I smashed a window and climbed in amongst the cheap monsters and the broken glass. I chose a spot and tried the wig. It wouldn’t come off, so I took up the scissors and started hacking it off, piece by piece. It wasn’t easy without a mirror, but I persevered. It wasn’t like it hurt when I caught the scalp or ears. They were only plastic.
The hair that fell off me looked like material. Cheap, manmade fibres. No trace of tone. Just a painted yellow blonde. Like an action figure would have on their head.

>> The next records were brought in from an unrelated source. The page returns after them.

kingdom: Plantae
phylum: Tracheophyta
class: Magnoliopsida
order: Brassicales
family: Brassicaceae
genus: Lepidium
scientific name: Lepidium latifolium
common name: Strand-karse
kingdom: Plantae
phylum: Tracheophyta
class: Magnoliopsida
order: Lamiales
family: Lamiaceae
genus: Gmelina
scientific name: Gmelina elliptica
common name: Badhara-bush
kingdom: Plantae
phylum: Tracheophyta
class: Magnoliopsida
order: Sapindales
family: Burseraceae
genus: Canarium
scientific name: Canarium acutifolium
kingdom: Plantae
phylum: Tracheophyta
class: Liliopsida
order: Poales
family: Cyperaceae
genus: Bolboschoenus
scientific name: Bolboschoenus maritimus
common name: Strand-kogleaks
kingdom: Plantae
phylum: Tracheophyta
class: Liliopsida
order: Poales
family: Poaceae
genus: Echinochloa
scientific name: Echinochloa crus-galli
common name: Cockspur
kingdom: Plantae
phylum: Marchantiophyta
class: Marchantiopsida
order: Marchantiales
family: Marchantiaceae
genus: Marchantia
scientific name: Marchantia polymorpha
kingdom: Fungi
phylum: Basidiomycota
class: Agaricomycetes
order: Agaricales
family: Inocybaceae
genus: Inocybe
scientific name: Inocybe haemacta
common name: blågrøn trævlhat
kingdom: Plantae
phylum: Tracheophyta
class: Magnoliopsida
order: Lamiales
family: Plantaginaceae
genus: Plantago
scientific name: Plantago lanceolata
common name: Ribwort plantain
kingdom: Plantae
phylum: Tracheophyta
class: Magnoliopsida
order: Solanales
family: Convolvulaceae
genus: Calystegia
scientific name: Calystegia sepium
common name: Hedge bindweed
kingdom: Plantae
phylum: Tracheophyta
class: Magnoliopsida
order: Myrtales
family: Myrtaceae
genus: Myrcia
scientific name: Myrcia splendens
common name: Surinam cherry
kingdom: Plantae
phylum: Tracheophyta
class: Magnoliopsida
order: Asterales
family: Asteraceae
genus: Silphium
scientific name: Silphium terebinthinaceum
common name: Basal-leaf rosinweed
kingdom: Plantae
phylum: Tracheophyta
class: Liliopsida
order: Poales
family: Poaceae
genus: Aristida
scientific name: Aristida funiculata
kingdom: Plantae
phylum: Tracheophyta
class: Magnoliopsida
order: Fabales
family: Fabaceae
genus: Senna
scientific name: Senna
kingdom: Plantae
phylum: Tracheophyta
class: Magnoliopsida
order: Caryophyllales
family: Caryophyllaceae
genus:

When that was done, I ran a finger over my face to find the joins in the mask. People started to appear; called over by the alarm I’d set off, no doubt. I didn’t stop. I unpacked one of the smaller knives and loosen the seams with long, straight cuts. It felt good. It felt like all that heat was finally starting to escape.
Once the seams were loosened, I took another knife and started to cut the mask free. As I peeled under the plastic, my fingers got slippery with fake blood. I didn’t stop.
Someone screamed as the mask began to fall to the floor. After I was free of it, someone else fainted. I carried on. Focusing on the gloves next. I had to do them finger by finger, as they wouldn’t come off whole. It felt better when my red, wet fingers could breathe again.
Next it was the sleeves, neck and chest piece, which meant taking my shirt off. Exposing the costume under the costume.
People were on their phones by now. Some were filming me. I heard someone say something about police.
I thought about telling them not to panic, but then I remembered the tongue needed returning, as well as the teeth. They were stuck fast. I had to use the bigger knives, digging past nerves, muscle and roots. It was all very realistic. I had to ignore the sobs that leapt past my twitching, sinewy gums. I really had been playing this part for too long.
After I got the ears off, the sounds around me didn’t matter so much. Exhausted, I sat down. I didn’t feel the broken glass beneath me.
The world blurred as blue lights came close. Figures rushed forward. A voice looped through the haze and asked me my name. When I started laughing, they all took a step back.
That was a long time ago now. These days, they look after me here. They tend to my scars. They don’t let me look at mirrors and I get to meet a lot of students who want to understand my problems. Some of them manage not to throw up the first time they see me.
The other residents here have parties for Christmas, Easter and Halloween. The staff think it’s best for me to stay in my room during them. Especially the one at Halloween. They get no complaints from me. Ask anyone. I’ve never been a fan of Halloween parties.